Silence - Briefly
Muni's are the silent Ones. Having chosen a life of sacred silence, they are deeply in the observance of Mauna, realizing its beauty and its life, and the reality of time there. When I am settled, quiet is something that I can be; and I can let the quiet settle me down, and I can become quiet enough that I truly enjoy listening to silence, but it's contained within a sense of time - I know that the rhythm will shift and my day moves on to things where my personality picks up again. There is a relief in this. "How unbearable might it be...", my mind wonders, to commit to a deep connected silence for an undetermined length of time, within oneself. What kind of a storm could it kick up? Or would the silence see me through that storm? My mind moans and groans, and wanders and wonders whether I'd have that sort of courage. My mind prefers to wrestle with the thoughts, instead of simply sitting myself down and doing it - indicating that I'm picking up on the strength of that which is silent, and of those Ones who choose to live by it.
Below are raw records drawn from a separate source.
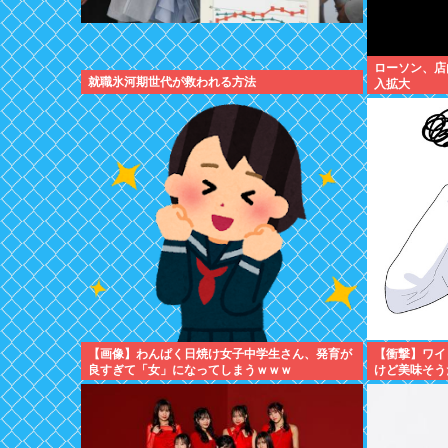
ローソン、店
就職氷河期世代が救われる方法
入拡大
【画像】わんぱく日焼け女子中学生さん、発育が
【衝撃】ワイ「
良すぎて「女」になってしまうｗｗｗ
けど美味そう
www(※画像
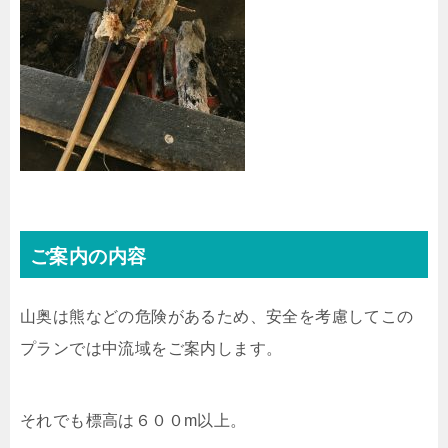
ご案内の内容
山奥は熊などの危険があるため、安全を考慮してこの
プランでは中流域をご案内します。
それでも標高は６００m以上。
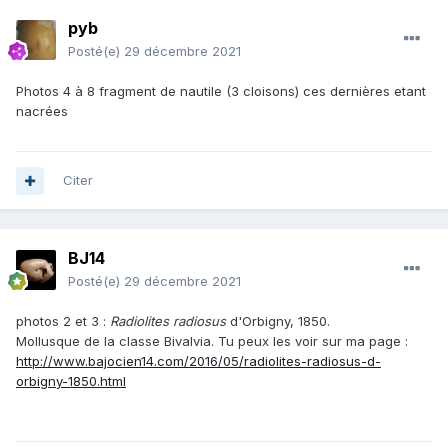
pyb
Posté(e)
29 décembre 2021
Photos 4 à 8 fragment de nautile (3 cloisons) ces dernières etant
nacrées
Citer
BJ14
Posté(e)
29 décembre 2021
photos 2 et 3
:
Radiolites radiosus
d'Orbigny, 1850.
Mollusque de la classe Bivalvia. Tu peux les voir sur ma page
:
http://www.bajocien14.com/2016/05/radiolites-radiosus-d-
orbigny-1850.html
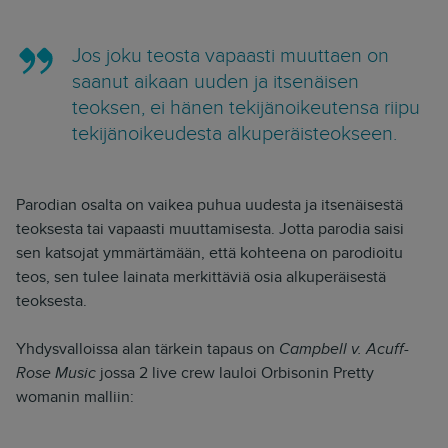
Jos joku teosta vapaasti muuttaen on
saanut aikaan uuden ja itsenäisen
teoksen, ei hänen tekijänoikeutensa riipu
tekijänoikeudesta alkuperäisteokseen.
Parodian osalta on vaikea puhua uudesta ja itsenäisestä
teoksesta tai vapaasti muuttamisesta. Jotta parodia saisi
sen katsojat ymmärtämään, että kohteena on parodioitu
teos, sen tulee lainata merkittäviä osia alkuperäisestä
teoksesta.
Yhdysvalloissa alan tärkein tapaus on
Campbell v. Acuff-
Rose Music
jossa 2 live crew lauloi Orbisonin Pretty
womanin malliin:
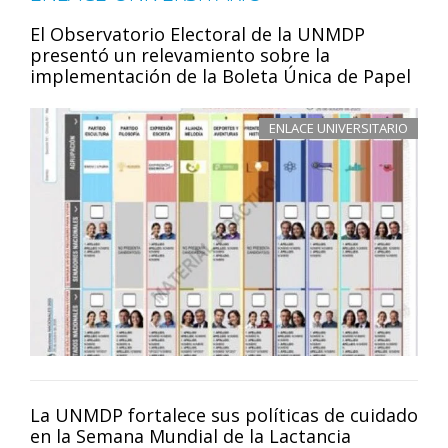
El Observatorio Electoral de la UNMDP
presentó un relevamiento sobre la
implementación de la Boleta Única de Papel
ENLACE UNIVERSITARIO
La UNMDP fortalece sus políticas de cuidado
en la Semana Mundial de la Lactancia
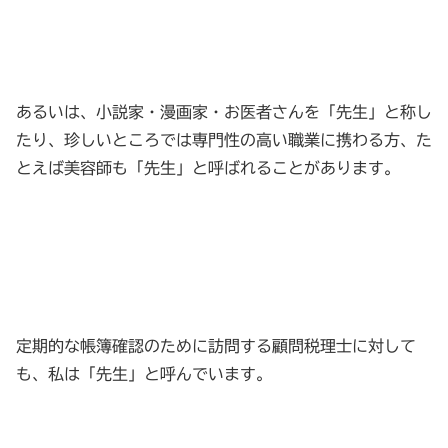
あるいは、小説家・漫画家・お医者さんを「先生」と称し
たり、珍しいところでは専門性の高い職業に携わる方、た
とえば美容師も「先生」と呼ばれることがあります。
定期的な帳簿確認のために訪問する顧問税理士に対して
も、私は「先生」と呼んでいます。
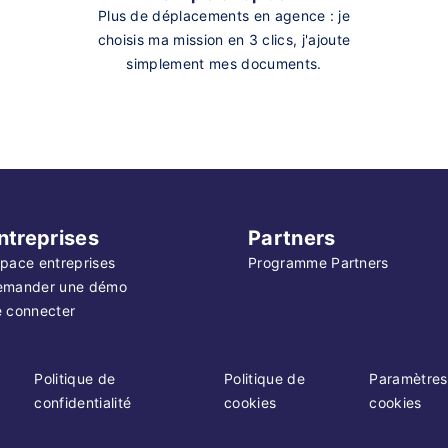
Plus de déplacements en agence : je
choisis ma mission en 3 clics, j'ajoute
simplement mes documents.
ntreprises
Partners
pace entreprises
Programme Partners
emander une démo
 connecter
Politique de
Politique de
Paramètres
confidentialité
cookies
cookies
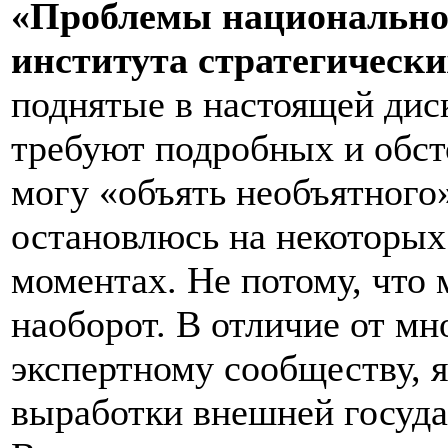
«Проблемы национальной
института стратегически
поднятые в настоящей дис
требуют подробных и обст
могу «объять необъятного
остановлюсь на некоторы
моментах. Не потому, что м
наоборот. В отличие от мн
экспертному сообществу, 
выработки внешней госуда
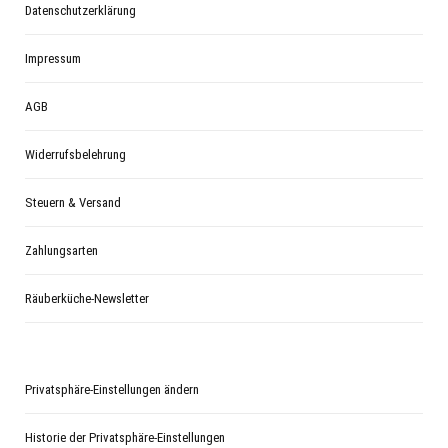
Datenschutzerklärung
Impressum
AGB
Widerrufsbelehrung
Steuern & Versand
Zahlungsarten
Räuberküche-Newsletter
Privatsphäre-Einstellungen ändern
Historie der Privatsphäre-Einstellungen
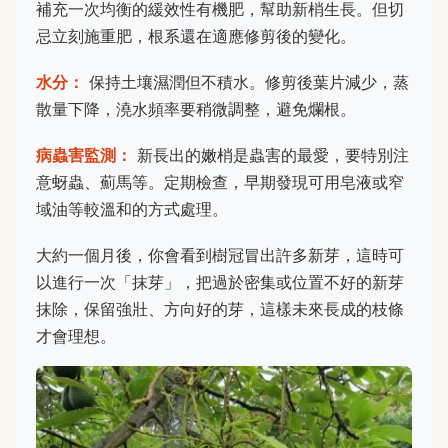
補充一次均衡的緩效性有機肥，幫助新梢生長。但切
忌立刻施重肥，根系還在適應修剪後的變化。
水分：
保持土壤濕潤但不積水。修剪後葉片減少，蒸
散量下降，澆水頻率要稍微調整，避免爛根。
病蟲害監測：
新長出的嫩梢是蟲害的最愛，要特別注
意蚜蟲、薊馬等。定期檢查，早期發現可用皂液或窄
域油等較溫和的方式處理。
大約一個月後，你會看到樹冠冒出許多新芽，這時可
以進行一次「抹芽」，把過於密集或位置不好的新芽
抹除，保留強壯、方向好的芽，這樣未來長成的枝條
才會理想。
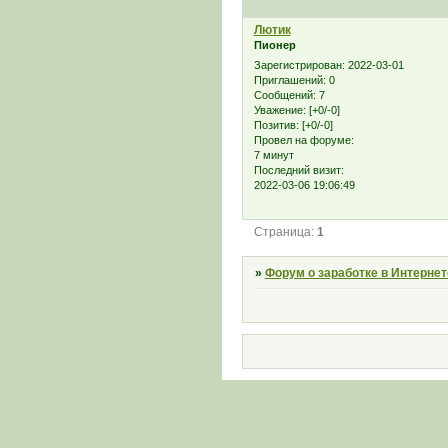
Лютик
Пионер
Зарегистрирован
: 2022-03-01
Приглашений:
0
Сообщений:
7
Уважение:
[+0/-0]
Позитив:
[+0/-0]
Провел на форуме:
7 минут
Последний визит:
2022-03-06 19:06:49
Страница:
1
»
Форум о заработке в Интернет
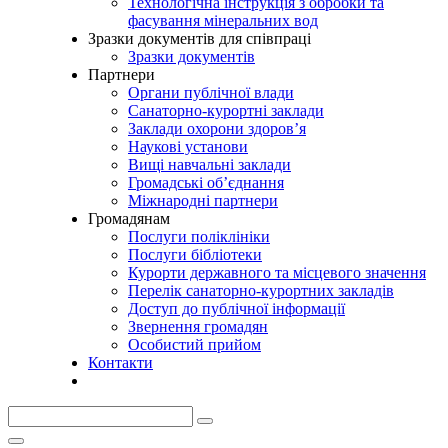
Технологічна інструкція з обробки та
фасування мінеральних вод
Зразки документів для співпраці
Зразки документів
Партнери
Органи публічної влади
Санаторно-курортні заклади
Заклади охорони здоров’я
Наукові установи
Вищі навчальні заклади
Громадські об’єднання
Міжнародні партнери
Громадянам
Послуги поліклініки
Послуги бібліотеки
Курорти державного та місцевого значення
Перелік санаторно-курортних закладів
Доступ до публічної інформації
Звернення громадян
Особистий прийом
Контакти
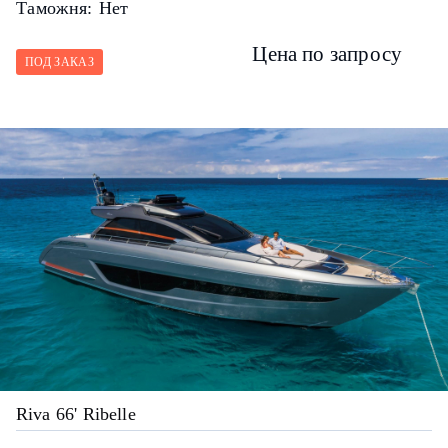
Таможня:
Нет
Цена по запросу
ПОД ЗАКАЗ
Riva 66' Ribelle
We're so misaligned with the understanding of silence in our modern world - associating it with "ghosting", leaving an email unattended, or being lackadaisical about holding up our end of a friendship. But this isn't silence. For those of us who love silence, and yearn to welcome it within the rhythm of our day, how can we move it from our meditation into the body of our experience? Can there be silence in closing the kitchen cupboard or gazing at the horizon? Is silence present in another footstep or while washing our hands? Can silence be held within a wordless prayer, or felt as it's embodied by breath? Silence, not of voice, but woven through gesture, body and mind, threaded like fabric into existence. Consistently. And when I sit, how can I bear to be with silence a little longer, and a little longer - can I wait through the storm for its emergent beauty, rising like an embrace, or a fragrant zephyr, a black pearl or crimson light, or droplets of dew on the grasses. Can I wait 'til then?